Steelers team evolves, strives for improvement
Last season was a rough one for the Pittsburgh Steelers. The team went 8–8 and missed the playoffs for the third time since quarterback Ben Roethlisberger’s rookie season in 2004. As expected, the Steelers made several off-season moves to get the team back to its winning ways. Nearly every position on the team experienced major changes in an effort to improve.
Big Ben is still firmly entrenched as the starter, but his backups have changed quite dramatically. Bruce Gradkowski spent the last two seasons in Cincinnati backing up Andy Dalton. While Gradkowski hasn’t started a game since his 2010 season with the Oakland Raiders, he represents a big upgrade over the combination of 38-year-old Charlie Batch and injury-prone Byron Leftwich. The Steelers also drafted University of Oklahoma quarterback Landry Jones. With both Roethlisberger and Gradkowski in their 30s, the Steelers wanted a young quarterback to follow the veterans. Hopefully Gradkowski and Landry don’t see the field this season, but with Roethlisberger having not started a full season since 2008, they will likely be called on at some point.
Last year, running back Rashard Mendenhall was rehabbing a torn ACL suffered during the regular season finale of the 2011 campaign. He missed the first six games of the season and was quickly injured and out again until November. By that time, backups Isaac Redman and Jonathan Dwyer had combined to deliver a solid game even while battling injuries of their own. Due to Mendenhall’s displeasure with being replaced, the team let him leave in free agency and drafted Le’Veon Bell in the second round.
Unfortunately, the Pittsburgh running backs have been bit by the injury bug again, with Redman and Bell out. To compensate, the Steelers picked up LaRod Stephens-Howling to be the third down back and traded for former Dallas Cowboys first-round pick Felix Jones, who had been training with the Philadelphia Eagles.
The Steelers are currently without both their top wide out and tight end from last season. They lost wide receiver Mike Wallace through restricted free agency to the Miami Dolphins, leaving Emmanuel Sanders and Antonio Brown to pick up the slack. Plaxico Burress was hoping to make a contribution as the third receiver, but a torn rotator cuff has knocked him out for at least the season. Tight end Heath Miller has been injured for most of training camp but is due to return sometime in September. Until then, former Chicago Bear starter Matt Spaeth and last year’s seventh-round pick David Paulson will fill in.
The main difference between this year’s offensive line and last season’s is health. The same five linemen starting this year would have been starters last year if not for injury. Left guard Ramon Foster and center Maurkice Pouncey were the only healthy starters for the majority of last season. Second-year right guard David DeCastro missed most of his rookie season with an injured right knee, second-year left tackle Mike Adams missed time with an ankle injury, and third-year right tackle Marcus Gilbert missed time with a severe ankle injury. This group of guys should give Big Ben the best protection he’s had in a while, if they remain healthy.

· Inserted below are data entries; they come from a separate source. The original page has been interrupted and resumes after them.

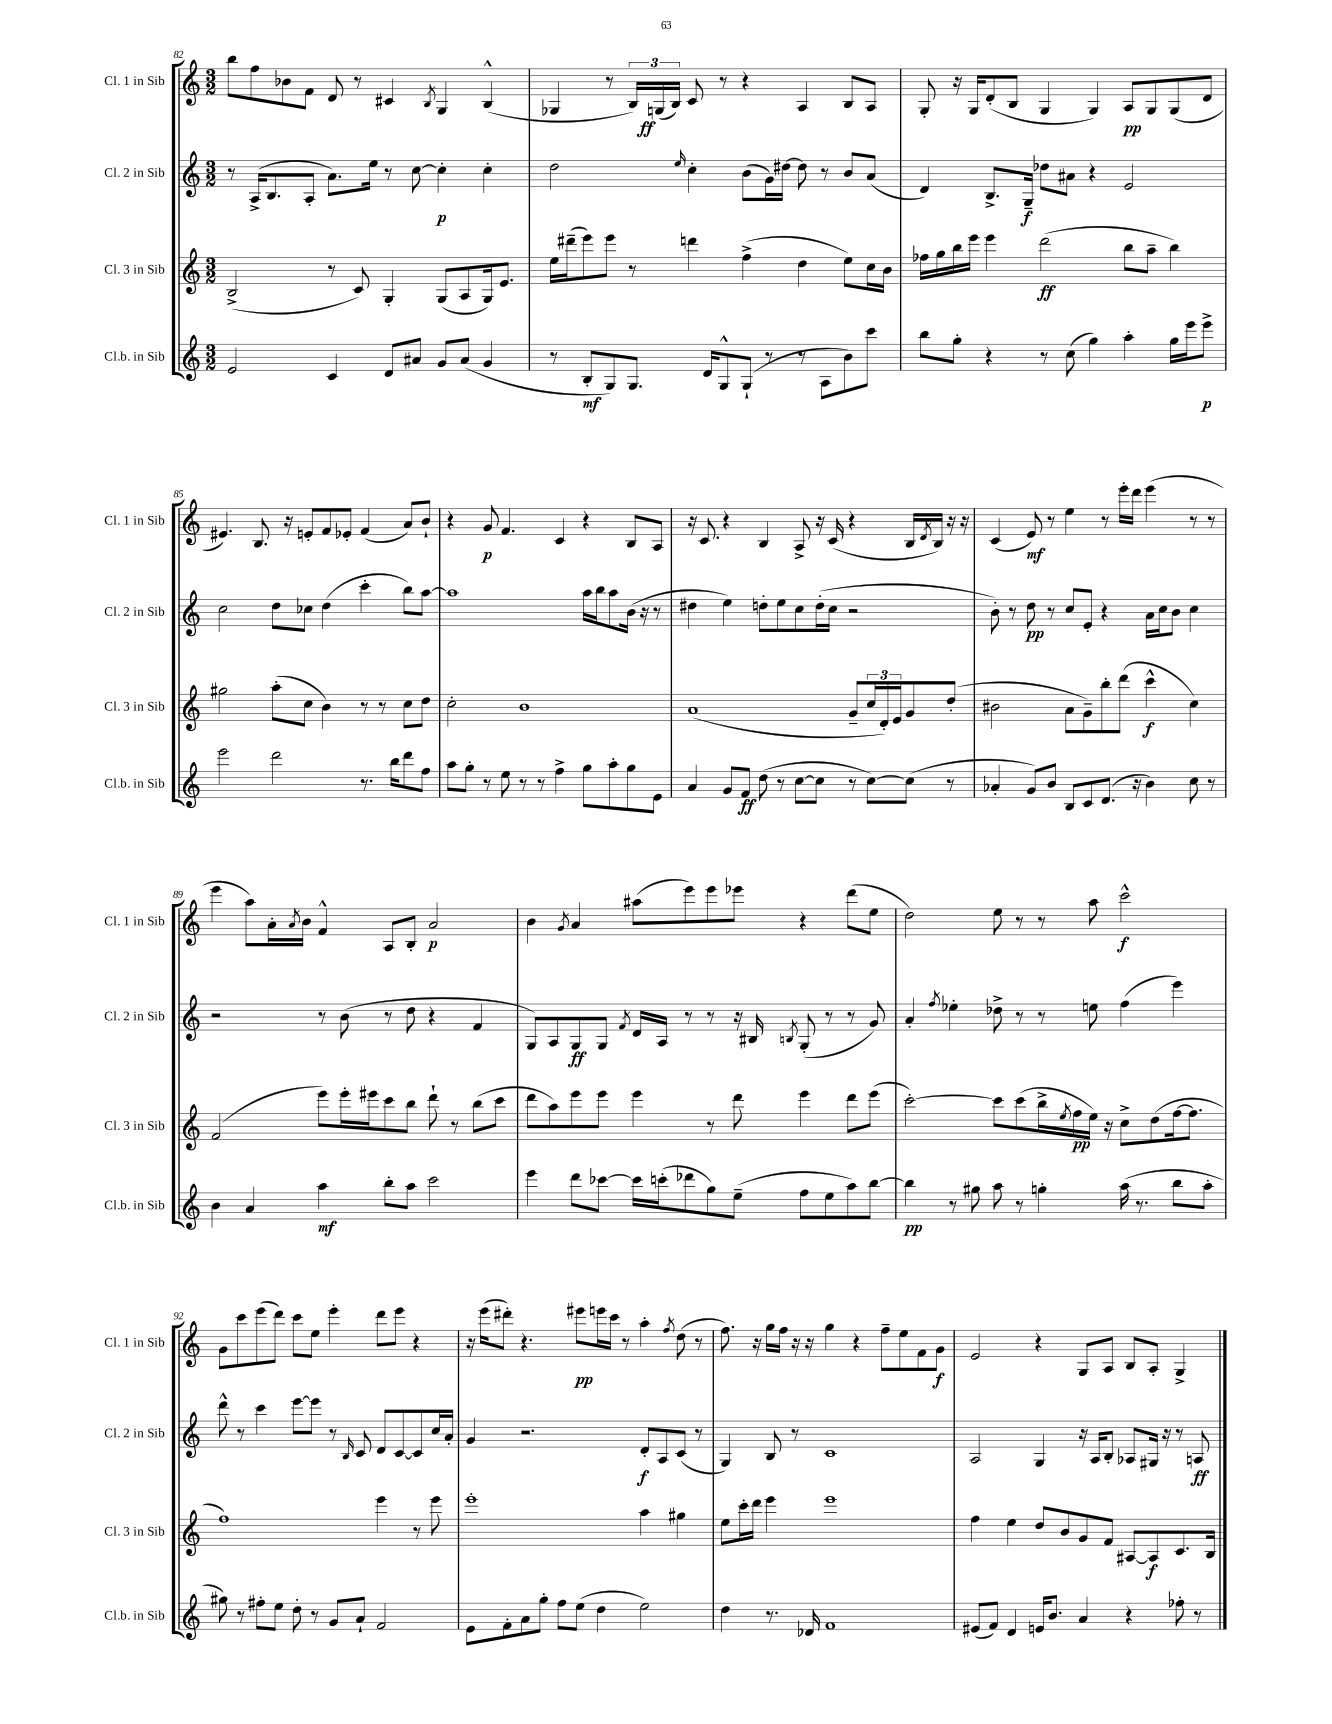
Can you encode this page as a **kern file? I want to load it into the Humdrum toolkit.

**kern	**kern	**kern	**kern
*staff4	*staff3	*staff2	*staff1
*clefG2	*clefG2	*clefG2	*clefG2
*k[]	*k[]	*k[]	*k[]
*M3/2	*M3/2	*M3/2	*M3/2
2e	(2B^	8r	8bb
.	.	(16A^	8ff
.	.	8.B	.
.	.	.	8b-
.	.	8A'	8f
4c	8r	8.a)	8d
.	8c)	.	8r
.	.	16ee	.
8d	4G'	8r	4c#
8a#	.	[8cc	.
.	.	.	8qB
8g	(8G	4cc']	4G
(8a#	8A	.	.
4g	16G)	4cc'	(4B^^
.	8.e	.	.
=	=	=	=
8r	16ee	2dd	4G-
.	(16ddd#~	.	.
8B'	8eee)	.	.
8G)	8eee	.	8r
8.G	8r	.	24B)
.	.	.	(24G
.	.	.	24B)
.	.	16qqee	.
.	4ddd	4cc'	8c
16d	.	.	.
8G^^	.	.	8r
(8G`	(4ff^	(8b	4r
8r	.	16g)	.
.	.	[16dd#	.
8r	4dd	8dd#]	4A
8A	.	8r	.
8b)	8ee)	8b	8B
8ccc	16cc	(8a	8A
.	16b	.	.
=	=	=	=
8bb	16ff-	4d)	8G'
.	16gg	.	.
8gg'	16bb	.	16r
.	16eee	.	16G
4r	4eee	8.B^	(8d'
.	.	.	8B
.	.	16G~	.
8r	(2ddd	8dd-	4G
(8cc	.	8a#	.
4gg)	.	4r	4G)
4aa'	8bb	2e	8A
.	8aa~	.	8G
16gg	4bb)	.	(8G
16eee	.	.	.
8eee^	.	.	8d
=	=	=	=
2eee	2gg#	2cc	4.e#)
.	.	.	8.B
2ddd	(8aa'	8dd	.
.	.	.	16r
.	8cc	8cc-	8e'
.	4b)	(4dd	8f
.	.	.	8e-'
8.r	8r	4ccc'	(4f
.	8r	.	.
16bb	.	.	.
8ddd	8cc	8bb)	8a)
8ff	8dd	[8aa	8b`
=	=	=	=
8aa	2cc'	1aa]	4r
8gg'	.	.	.
8r	.	.	8g
8ee	.	.	4.f
8r	1b	.	.
8r	.	.	.
4ff^	.	.	4c
8gg	.	16aa	4r
.	.	16bb	.
8aa'	.	8aa	.
8gg	.	(16b	8B
.	.	16r	.
8e	.	8r	8A
=	=	=	=
4a	(1a	4dd#	16r
.	.	.	8.c
8g	.	4ee)	4r
8f	.	.	.
(8dd	.	8dd'	4B
8r	.	8ee	.
[8cc	.	8cc	8A^
8cc]	.	(16dd'	16r
.	.	16cc	(16c
8r	8g~	2r	4r
[8cc)	24cc	.	.
.	24d')	.	.
.	24e	.	.
(8cc]	8g	.	16B
.	.	.	8qd
.	.	.	16B)
8r	(8dd'	.	16r
.	.	.	16r
=	=	=	=
4a-'	2b#	8b')	(4c
.	.	8r	.
8g)	.	8dd	8e)
8b	.	8r	8r
8B	8a	8cc	4ee
8c	8g~)	8e'	.
(8.d	8bb'	4r	8r
.	(8ddd	.	16eee'
16r	.	.	16ddd
4b)	4ccc^^	16a	(4eee
.	.	16cc	.
.	.	8b	.
8cc	4cc)	4cc	8r
8r	.	.	8r
=	=	=	=
4b	(2f	2r	4eee
4a	.	.	8aa)
.	.	.	16a'
.	.	.	8qa
.	.	.	16b
4aa	8eee)	8r	4f^^
.	16eee'	(8b	.
.	16eee#	.	.
8bb'	8ccc	8r	8A
8aa	8bb	8dd	8B'
2ccc	8ddd`	4r	2a
.	8r	.	.
.	(8bb	4f	.
.	8ccc	.	.
=	=	=	=
4eee	8ddd	8G)	4b
.	8aa)	8A	.
.	.	.	8qg
8ddd	8eee	8G	4a
[8ccc-	8eee	8G	.
.	.	8qf	.
16ccc-]	4eee	16d	(8aa#
(16ccc'	.	16A	.
8ddd-	.	8r	8eee)
8gg)	8r	8r	8eee
(8ee~	8ddd	16r	8eee-
.	.	16B#	.
.	.	8qB	.
8ff	4eee	(8G'	4r
8ee	.	8r	.
8aa)	8ddd	8r	(8ddd
[8bb	(8eee	8g)	8ee
=	=	=	=
4bb]	[2ccc')	4a'	2dd)
.	.	8qff	.
8r	.	4ee-'	.
8gg#	.	.	.
8aa	8ccc]	8dd-^	8ee
8r	(8ccc	8r	8r
4gg'	16bb^	8r	8r
.	8qee	.	.
.	16ff	.	.
.	16ee)	8ee	8aa
.	16r	.	.
(16aa	8cc^	(4ff	2ccc^^
8.r	.	.	.
.	(8dd	.	.
8bb	[16ff	4eee)	.
.	8.ff]	.	.
8aa'	.	.	.
=	=	=	=
8gg#)	1ff)	8ddd^^	8g
8r	.	8r	8ccc
8ff#'	.	4ccc	(8eee
8ee	.	.	8ddd)
8dd'	.	[8eee	8ccc
8r	.	8eee]	8ee
8g	.	8r	4eee'
.	.	16qqB	.
8a`	.	8c	.
2f	4eee	8d	8ddd
.	.	[8c	8eee
.	8r	8c]	4r
.	8eee	16cc	.
.	.	16a'	.
=	=	=	=
8e	1eee'	4g	16r
.	.	.	(16eee
8f'	.	.	8ddd#')
8a	.	2.r	4.r
8gg'	.	.	.
8ff	.	.	.
(8ee	.	.	8eee#
4dd	.	.	16eee
.	.	.	16ccc
.	.	.	8r
2ee)	4aa	8d'	4aa'
.	.	8A	.
.	.	.	8qff
.	4gg#	(8c	(8dd
.	.	8r	8r
=	=	=	=
4dd	8ee	4G)	8.ff)
.	16ccc'	.	.
.	16ddd	.	16r
8.r	4eee	8B	16gg
.	.	.	16ff
.	.	8r	16r
16d-	.	.	16r
1f	1eee	1c	4gg
.	.	.	4r
.	.	.	8ff~
.	.	.	8ee
.	.	.	8f
.	.	.	8g
=	=	=	=
(8e#	4ff	2A	2e
8f)	.	.	.
4d	4ee	.	.
16e	8dd	4G	4r
8.b	.	.	.
.	8b	.	.
4a	8g	16r	8G
.	.	16A	.
.	8f	8B'	8A
4r	[8A#	8A-	8B
.	8A#]	16G#	8A'
.	.	16r	.
8ff-'	8.c	8r	4G^
8r	.	8A	.
.	16B	.	.
==	==	==	==
*-	*-	*-	*-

The defensive line was one of the few consistent positions for the Steelers, with only nose tackle Casey Hampton leaving from last year’s main rotation. Pittsburgh is counting on Steve McLendon to fill Hampton’s very large shoes. Defensive ends Ziggy Hood, Brett Keisel, and Cameron Heyward are all returning and hoping to build on one of the few bright spots left from last season.
The Steelers’ linebacking corps has been one of the strengths in recent years. Arguably their best outside linebacker, James Harrison, left this off-season after declining performance. He signed with division rival Cincinnati and is trying to revive his career. Otherwise, the Steelers still have a great group of linebackers with LaMarr Woodley, Larry Foote, Lawrence Timmons, and Jason Worilds. The only real worry for Pittsburgh is keeping these veterans healthy since their only comprable backup is rookie Jarvis Jones.
Similar to the linebacker position, the Steelers didn’t lose much in their secondary. The main loss was backup safety Will Allen to the Cowboys. Otherwise, Pittsburgh just benefited from getting starting corner Ike Taylor and nickel corner Curtis Brown back from season-ending injuries. Going forward, this position could turn from a strength to a weakness with perennial Pro Bowler Troy Polamalu nearing the end of his career and Taylor turning 34 next off-season. There isn’t much depth at either position, but Ryan Mundy was picked up from the New York Giants this off-season to try and ease the transition.
Overall, most of the Steelers’ roster changes are on the offensive side of the ball, with the defense hoping to bounce back after an injury-filled season. But the defense is aging and each year comes closer and closer losing their edge.